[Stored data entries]

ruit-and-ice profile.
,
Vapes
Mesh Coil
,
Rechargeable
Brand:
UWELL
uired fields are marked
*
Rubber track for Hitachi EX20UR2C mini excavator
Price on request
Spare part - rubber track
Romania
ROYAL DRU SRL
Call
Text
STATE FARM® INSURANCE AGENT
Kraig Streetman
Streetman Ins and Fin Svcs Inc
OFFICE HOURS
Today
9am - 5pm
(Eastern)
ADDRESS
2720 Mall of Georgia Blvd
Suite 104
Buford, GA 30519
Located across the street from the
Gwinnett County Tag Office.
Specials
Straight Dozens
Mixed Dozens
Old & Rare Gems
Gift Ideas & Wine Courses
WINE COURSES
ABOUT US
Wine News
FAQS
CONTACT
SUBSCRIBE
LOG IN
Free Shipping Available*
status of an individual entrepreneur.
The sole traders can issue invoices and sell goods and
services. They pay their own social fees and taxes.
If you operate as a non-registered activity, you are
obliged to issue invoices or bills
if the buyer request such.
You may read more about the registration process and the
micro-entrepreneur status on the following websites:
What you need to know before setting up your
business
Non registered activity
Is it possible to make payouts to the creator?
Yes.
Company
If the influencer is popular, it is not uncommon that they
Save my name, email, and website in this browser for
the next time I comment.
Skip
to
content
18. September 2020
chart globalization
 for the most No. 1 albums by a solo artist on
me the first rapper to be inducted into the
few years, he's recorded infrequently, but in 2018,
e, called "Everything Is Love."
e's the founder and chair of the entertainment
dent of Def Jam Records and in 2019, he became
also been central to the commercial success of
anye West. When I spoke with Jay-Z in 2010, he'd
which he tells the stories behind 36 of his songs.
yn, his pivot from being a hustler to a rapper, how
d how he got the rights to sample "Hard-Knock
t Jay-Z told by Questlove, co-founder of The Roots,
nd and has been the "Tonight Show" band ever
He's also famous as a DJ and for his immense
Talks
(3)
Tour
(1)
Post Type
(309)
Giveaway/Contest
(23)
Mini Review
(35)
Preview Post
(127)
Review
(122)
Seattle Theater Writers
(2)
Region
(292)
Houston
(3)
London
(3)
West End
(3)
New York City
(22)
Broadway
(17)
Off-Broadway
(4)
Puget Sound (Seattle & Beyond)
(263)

* [Exercise prompt] Find every line in the listing that contains the word "rapper" and copy each one. The match is case-sensitive.

* [Response below]
me the first rapper to be inducted into the
yn, his pivot from being a hustler to a rapper, how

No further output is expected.